_Task item_
From the entries below, transcribe exactly the lines between the line holding "intimate partner violence." and the line holding "With Life Podcast!", inclusive; skip all other lines.

==== Records shown

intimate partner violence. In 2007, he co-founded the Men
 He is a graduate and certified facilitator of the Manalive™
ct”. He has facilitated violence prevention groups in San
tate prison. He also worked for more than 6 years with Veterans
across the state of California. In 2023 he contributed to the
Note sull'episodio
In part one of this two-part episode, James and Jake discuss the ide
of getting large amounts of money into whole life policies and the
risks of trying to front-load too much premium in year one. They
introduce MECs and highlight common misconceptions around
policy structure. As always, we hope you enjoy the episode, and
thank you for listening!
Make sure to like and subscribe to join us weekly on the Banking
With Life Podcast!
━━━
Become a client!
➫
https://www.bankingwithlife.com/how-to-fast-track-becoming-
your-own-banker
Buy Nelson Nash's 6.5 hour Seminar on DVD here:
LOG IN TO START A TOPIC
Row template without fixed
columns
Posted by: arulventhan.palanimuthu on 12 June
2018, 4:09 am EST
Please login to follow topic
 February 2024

========
==== Records shown

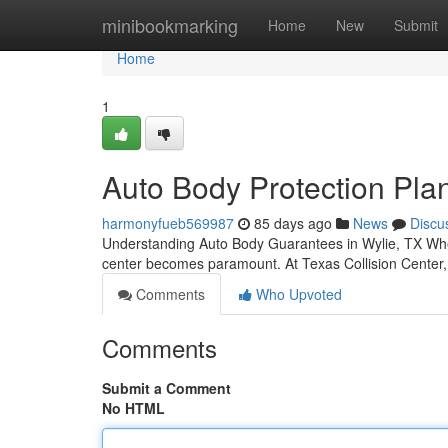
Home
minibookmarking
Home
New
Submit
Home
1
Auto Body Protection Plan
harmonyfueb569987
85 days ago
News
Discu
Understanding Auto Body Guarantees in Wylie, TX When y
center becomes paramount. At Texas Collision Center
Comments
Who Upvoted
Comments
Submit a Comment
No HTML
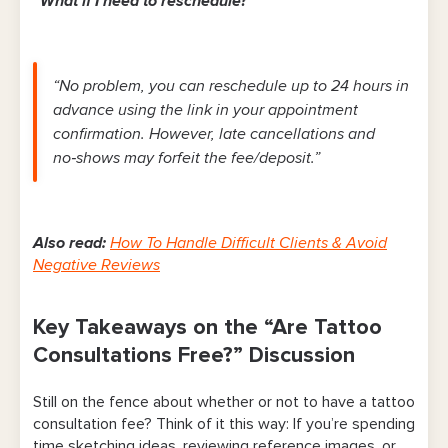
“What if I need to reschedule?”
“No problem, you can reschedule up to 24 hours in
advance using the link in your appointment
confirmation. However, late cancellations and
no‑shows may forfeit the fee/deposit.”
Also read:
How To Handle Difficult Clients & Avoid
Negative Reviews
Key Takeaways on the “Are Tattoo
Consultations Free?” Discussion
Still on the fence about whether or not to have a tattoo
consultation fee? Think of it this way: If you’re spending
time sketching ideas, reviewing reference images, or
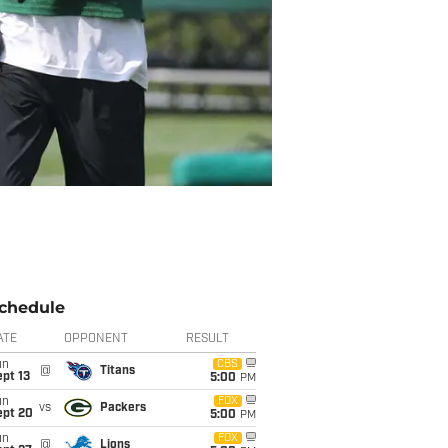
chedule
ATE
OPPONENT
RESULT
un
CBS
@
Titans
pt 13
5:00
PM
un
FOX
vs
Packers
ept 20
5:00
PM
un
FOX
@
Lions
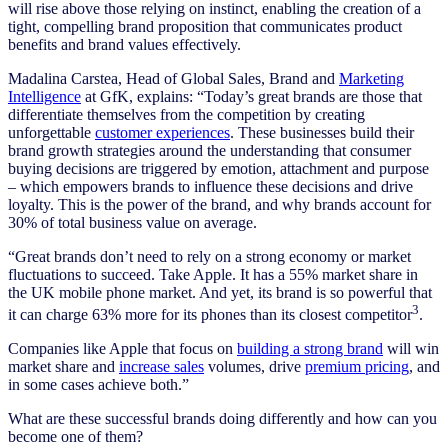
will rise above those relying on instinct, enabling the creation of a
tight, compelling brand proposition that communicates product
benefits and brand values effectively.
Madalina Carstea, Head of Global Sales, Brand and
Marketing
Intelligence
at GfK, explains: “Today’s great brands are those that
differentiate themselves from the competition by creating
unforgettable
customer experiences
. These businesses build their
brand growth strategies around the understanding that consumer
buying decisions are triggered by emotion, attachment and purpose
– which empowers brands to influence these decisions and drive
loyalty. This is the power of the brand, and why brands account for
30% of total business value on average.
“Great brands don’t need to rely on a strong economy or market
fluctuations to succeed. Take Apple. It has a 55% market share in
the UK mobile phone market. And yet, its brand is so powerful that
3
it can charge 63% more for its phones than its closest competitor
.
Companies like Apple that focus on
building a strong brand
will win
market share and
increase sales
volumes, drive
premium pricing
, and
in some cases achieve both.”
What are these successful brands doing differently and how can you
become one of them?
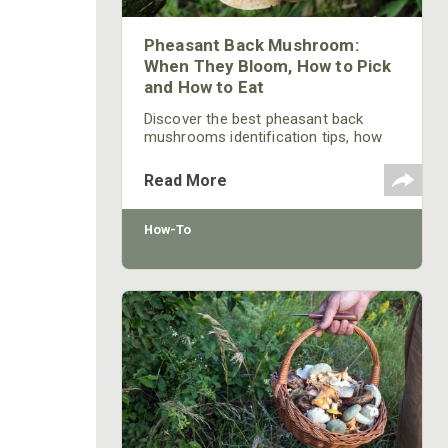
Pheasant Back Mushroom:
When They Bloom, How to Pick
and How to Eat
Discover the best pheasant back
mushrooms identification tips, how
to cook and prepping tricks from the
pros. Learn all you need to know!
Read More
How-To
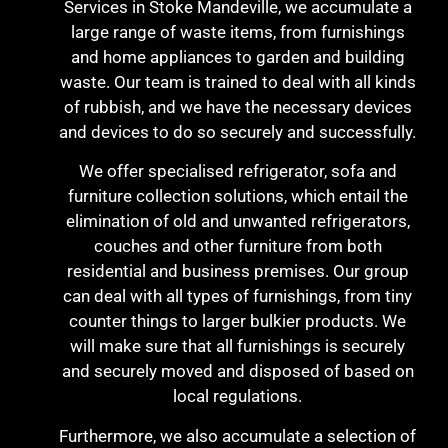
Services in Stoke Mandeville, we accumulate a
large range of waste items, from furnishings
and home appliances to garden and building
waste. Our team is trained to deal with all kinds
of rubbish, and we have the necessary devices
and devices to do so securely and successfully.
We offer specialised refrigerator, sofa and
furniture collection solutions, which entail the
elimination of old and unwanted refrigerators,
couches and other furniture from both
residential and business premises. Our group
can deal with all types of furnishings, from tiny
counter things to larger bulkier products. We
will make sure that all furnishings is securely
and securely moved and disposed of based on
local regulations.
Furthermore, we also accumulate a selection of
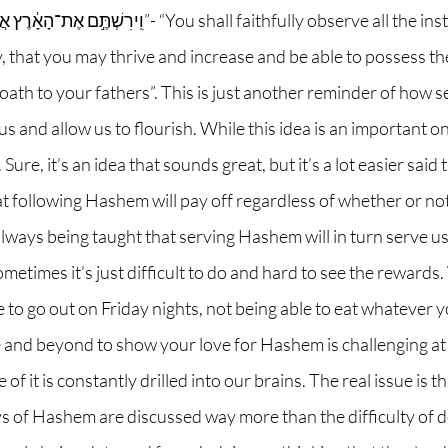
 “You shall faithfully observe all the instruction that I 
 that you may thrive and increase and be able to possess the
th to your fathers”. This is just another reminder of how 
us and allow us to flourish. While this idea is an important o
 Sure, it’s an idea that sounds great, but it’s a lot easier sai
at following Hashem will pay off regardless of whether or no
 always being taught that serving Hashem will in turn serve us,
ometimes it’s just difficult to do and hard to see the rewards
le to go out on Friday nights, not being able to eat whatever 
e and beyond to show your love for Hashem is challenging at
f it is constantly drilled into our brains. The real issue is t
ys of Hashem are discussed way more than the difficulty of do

========
==== Records shown

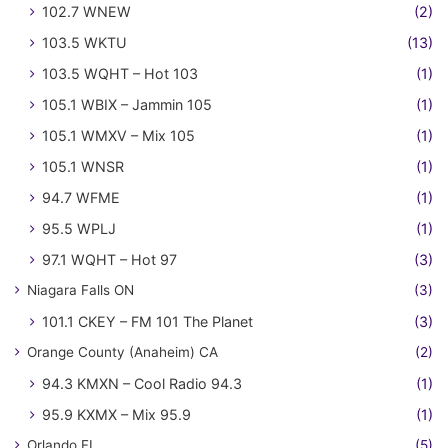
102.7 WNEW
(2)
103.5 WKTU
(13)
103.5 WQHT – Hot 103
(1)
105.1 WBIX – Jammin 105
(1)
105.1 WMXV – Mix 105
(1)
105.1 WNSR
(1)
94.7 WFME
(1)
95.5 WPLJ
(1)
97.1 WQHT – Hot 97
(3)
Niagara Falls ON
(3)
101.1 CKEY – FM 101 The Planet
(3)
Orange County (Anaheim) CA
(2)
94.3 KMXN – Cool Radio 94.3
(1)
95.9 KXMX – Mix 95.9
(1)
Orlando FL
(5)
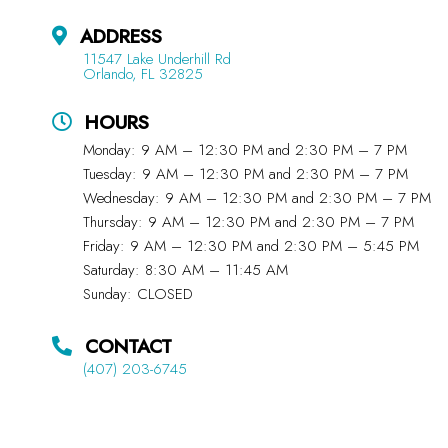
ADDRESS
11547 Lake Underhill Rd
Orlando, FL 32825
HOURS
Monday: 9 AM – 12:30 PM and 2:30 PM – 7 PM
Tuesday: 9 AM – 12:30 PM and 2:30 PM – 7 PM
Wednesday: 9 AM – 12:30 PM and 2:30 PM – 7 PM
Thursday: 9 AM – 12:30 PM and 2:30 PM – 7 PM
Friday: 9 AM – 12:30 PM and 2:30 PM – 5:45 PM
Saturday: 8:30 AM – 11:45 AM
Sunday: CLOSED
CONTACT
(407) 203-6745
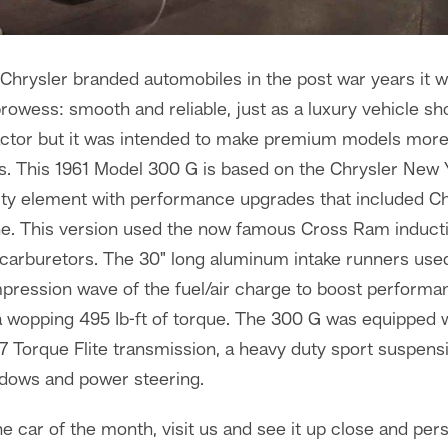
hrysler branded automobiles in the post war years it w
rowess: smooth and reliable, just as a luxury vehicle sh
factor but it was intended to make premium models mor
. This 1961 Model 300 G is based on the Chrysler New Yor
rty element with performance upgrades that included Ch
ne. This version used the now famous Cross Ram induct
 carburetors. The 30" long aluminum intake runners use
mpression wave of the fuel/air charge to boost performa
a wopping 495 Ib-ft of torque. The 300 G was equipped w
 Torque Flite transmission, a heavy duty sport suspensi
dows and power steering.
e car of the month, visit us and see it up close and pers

========

_Written response_
intimate partner violence. In 2007, he co-founded the Men
 He is a graduate and certified facilitator of the Manalive™
ct”. He has facilitated violence prevention groups in San
tate prison. He also worked for more than 6 years with Veterans
across the state of California. In 2023 he contributed to the
Note sull'episodio
In part one of this two-part episode, James and Jake discuss the ide
of getting large amounts of money into whole life policies and the
risks of trying to front-load too much premium in year one. They
introduce MECs and highlight common misconceptions around
policy structure. As always, we hope you enjoy the episode, and
thank you for listening!
Make sure to like and subscribe to join us weekly on the Banking
With Life Podcast!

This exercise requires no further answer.